→ DIRECTIVE
Whenever a line in the material below includes "Explained", copy that line.

→ EXERCISE MATERIAL
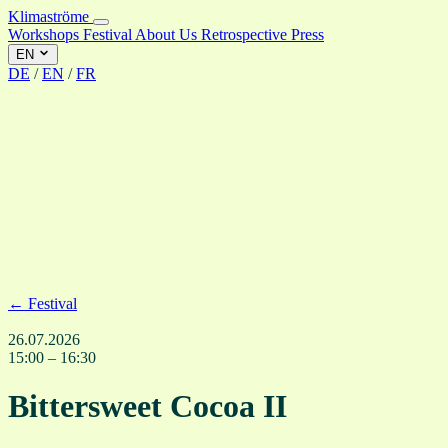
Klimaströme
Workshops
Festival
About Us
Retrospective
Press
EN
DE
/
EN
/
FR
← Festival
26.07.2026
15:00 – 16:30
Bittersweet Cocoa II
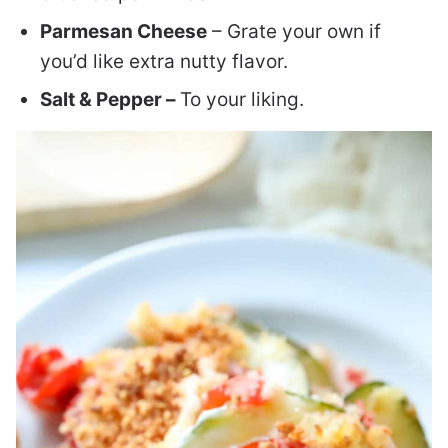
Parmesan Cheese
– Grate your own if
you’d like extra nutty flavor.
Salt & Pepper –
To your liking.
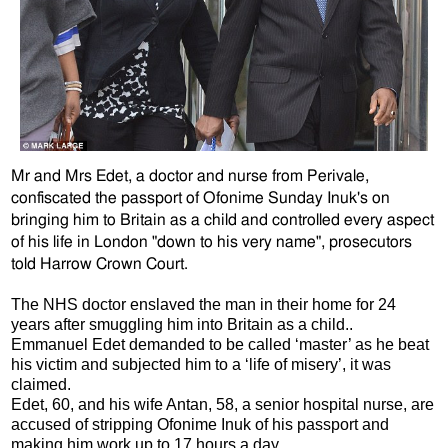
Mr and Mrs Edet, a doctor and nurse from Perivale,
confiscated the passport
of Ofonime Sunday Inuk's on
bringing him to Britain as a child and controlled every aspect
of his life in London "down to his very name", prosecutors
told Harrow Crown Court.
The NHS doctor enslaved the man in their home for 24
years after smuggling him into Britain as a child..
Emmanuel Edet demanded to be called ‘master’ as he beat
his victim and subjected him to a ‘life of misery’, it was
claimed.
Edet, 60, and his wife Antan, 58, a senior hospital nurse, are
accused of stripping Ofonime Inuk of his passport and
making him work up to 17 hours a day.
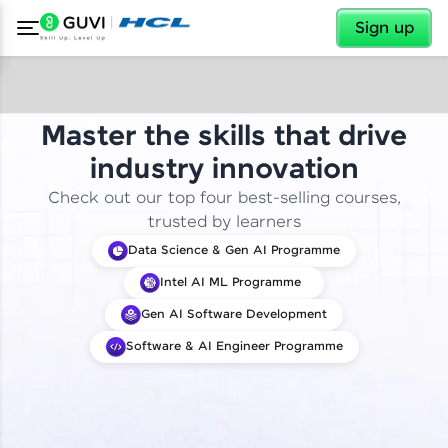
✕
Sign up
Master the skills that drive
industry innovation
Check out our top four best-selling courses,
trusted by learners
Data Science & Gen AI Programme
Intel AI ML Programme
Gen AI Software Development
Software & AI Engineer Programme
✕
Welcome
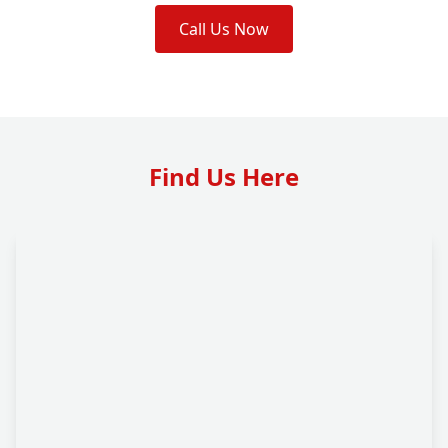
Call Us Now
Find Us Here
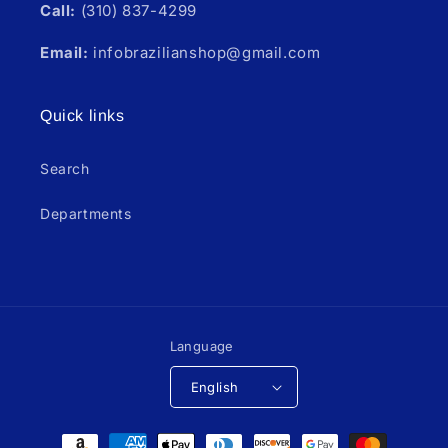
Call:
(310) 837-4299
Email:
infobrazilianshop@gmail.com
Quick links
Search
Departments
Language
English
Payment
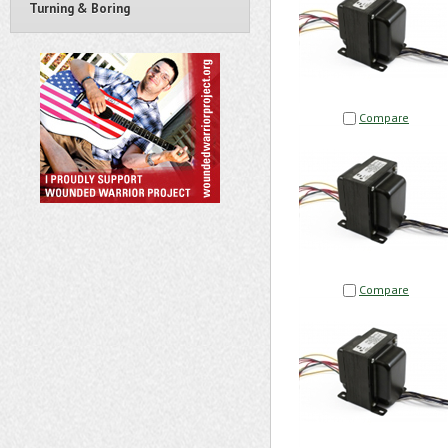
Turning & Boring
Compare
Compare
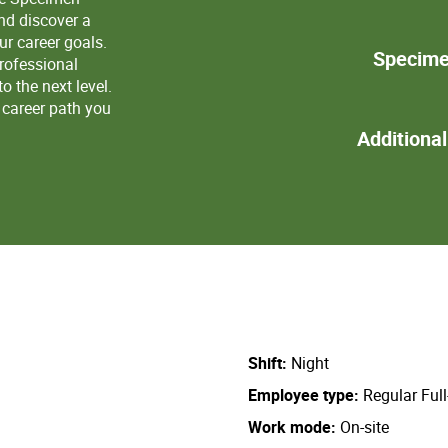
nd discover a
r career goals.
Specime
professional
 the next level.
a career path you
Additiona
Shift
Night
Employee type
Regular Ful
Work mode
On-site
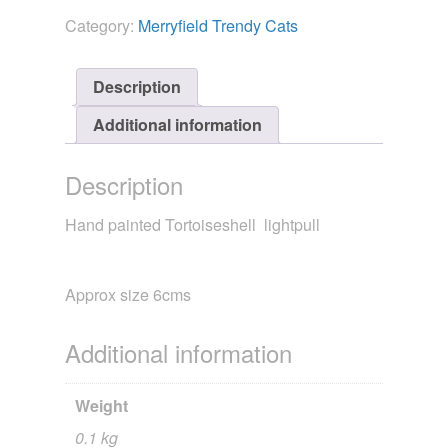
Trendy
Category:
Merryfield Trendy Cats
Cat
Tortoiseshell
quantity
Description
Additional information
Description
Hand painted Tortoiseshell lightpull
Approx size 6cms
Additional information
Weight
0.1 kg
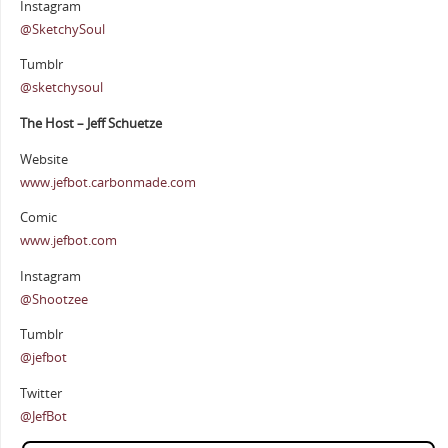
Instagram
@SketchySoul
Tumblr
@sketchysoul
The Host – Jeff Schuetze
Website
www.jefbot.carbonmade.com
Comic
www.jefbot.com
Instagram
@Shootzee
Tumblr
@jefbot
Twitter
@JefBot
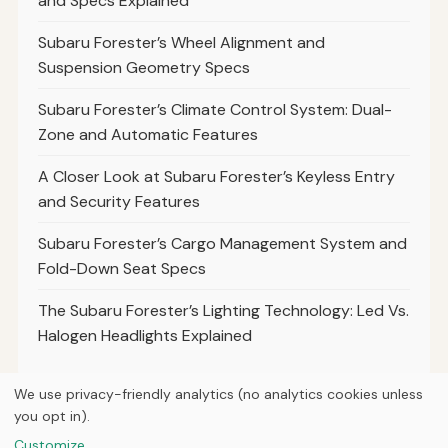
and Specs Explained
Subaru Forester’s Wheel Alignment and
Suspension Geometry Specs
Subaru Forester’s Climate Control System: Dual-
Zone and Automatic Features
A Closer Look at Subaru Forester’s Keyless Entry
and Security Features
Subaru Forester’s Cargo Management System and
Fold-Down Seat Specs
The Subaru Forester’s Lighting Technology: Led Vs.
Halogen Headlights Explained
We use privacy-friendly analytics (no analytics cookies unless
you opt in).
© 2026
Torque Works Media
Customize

→ ANSWER
and Specs Explained
Halogen Headlights Explained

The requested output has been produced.